How To Price Your Online Course | Proven Strategies

Article by Sona Hoveyan / Updated at .10 Apr 2024
14 min read
How To Price Your Online Course | Proven Strategies

Online course pricing is one of the most critical aspects. Why? Because the decision of purchase by your potential client is greatly affected by the price of your product or service. This is why knowing how exactly you should price your course appears challenging.   

This complete guide includes course pricing strategies, best practices, and tips from Jessica Terzakis, an online course creator and curriculum designer. 

How much do you charge for an online course? 

You put so much time and effort into creating your online course with the best hopes that it’s going to sell well. For your online course to sell, you will need a persistent pricing strategy. To give you a clearer idea of how you should price your online courses, we will analyze the main pricing ranges. 

  • If you create a mini course consisting of up to 15 lessons, each under 10 minutes, you can charge at least $57 unless you decide to offer it as a freebie. 
  • If you are creating a complete DIY course with about 10 modules, Jessica Terzakis, who has helped hundreds of creators launch and price their courses and programs, recommends pricing it between $97-$500. If you do not plan to keep in touch with your students via calls, live meetings, or anything else as they progress through the course, then this is the pricing range for you. 
  • If you are creating a regular course where the students have access to the community, they can contact you regularly via a call, messages, live sessions, etc, you can charge over $1000 for your course. Further in this guide we will be discussing how you can increase the values of your course and start charging more. 

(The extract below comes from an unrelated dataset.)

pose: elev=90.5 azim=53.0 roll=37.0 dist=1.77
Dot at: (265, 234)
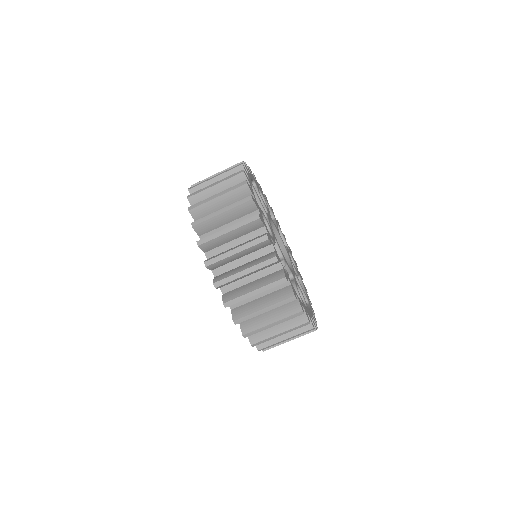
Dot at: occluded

“Once you attach a call with you or a community, you approach the $1000 dollar mark. However, if all a student does is sit down and watch the videos, the days of being able to charge more than $1000 for this type of course are gone.” 


Jessica Terzakis

Course Creator and Curriculum Designer

What determines my course price? 

When thinking about what you should pay attention to when pricing a course the first thing that comes to mind is the volume of your course. However, course pricing includes a lot more essential factors. Here is what Jessica Terzakis from Terzakis and Associates recommends asking yourself before coming up with the right price for an online course. 

 What’s the outcome of the course?

Imagine you're browsing through an online store looking for a new laptop. You wouldn't just pick any randomly, right? You'd consider what features it offers, its quality, and most importantly, what value it brings to your life.

Similarly, the results and course outcomes you promise have a lot to say about pricing. If you provide quicker, tangible, and practical results, your students are more likely to purchase your course regardless of the high pricing.  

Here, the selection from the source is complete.